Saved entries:
== == ==

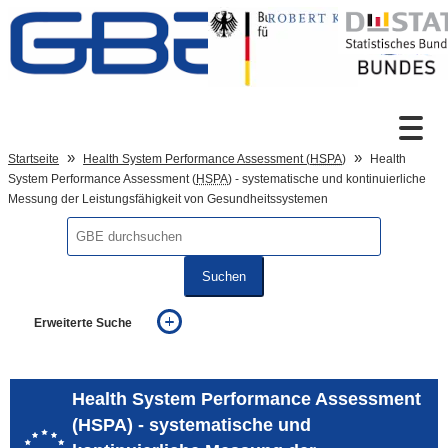
Zum Inhalt
Suche
Startseite
Health System Performance Assessment (
HSPA
)
Health
System Performance Assessment (
HSPA
) - systematische und kontinuierliche
Messung der Leistungsfähigkeit von Gesundheitssystemen
Sprachumschaltung
Suchen
Fußzeile
Erweiterte Suche
... alle Worte
... eines der Worte
... genau diesen Ausdruck
Health System Performance Assessment
auch in allen Texten suchen (Volltextsuche)
(HSPA) - systematische und
auch Synonyme einbeziehen
auch ähnlich geschriebenes einbeziehen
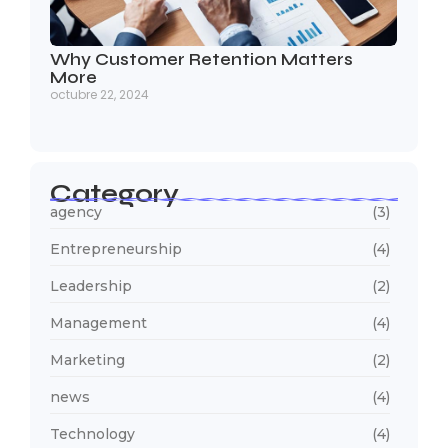
Why Customer Retention Matters
More
octubre 22, 2024
Category
agency
(3)
Entrepreneurship
(4)
Leadership
(2)
Management
(4)
Marketing
(2)
news
(4)
Technology
(4)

== == ==

WHAT YOU NEED TO DO -
A word-for-word copy of the entries is needed, with no pictures in it.

EXERCISE OUTPUT -
Zum Inhalt
Suche
Startseite
Health System Performance Assessment (
HSPA
)
Health
System Performance Assessment (
HSPA
) - systematische und kontinuierliche
Messung der Leistungsfähigkeit von Gesundheitssystemen
Sprachumschaltung
Suchen
Fußzeile
Erweiterte Suche
... alle Worte
... eines der Worte
... genau diesen Ausdruck
Health System Performance Assessment
auch in allen Texten suchen (Volltextsuche)
(HSPA) - systematische und
auch Synonyme einbeziehen
auch ähnlich geschriebenes einbeziehen
Why Customer Retention Matters
More
octubre 22, 2024
Category
agency
(3)
Entrepreneurship
(4)
Leadership
(2)
Management
(4)
Marketing
(2)
news
(4)
Technology
(4)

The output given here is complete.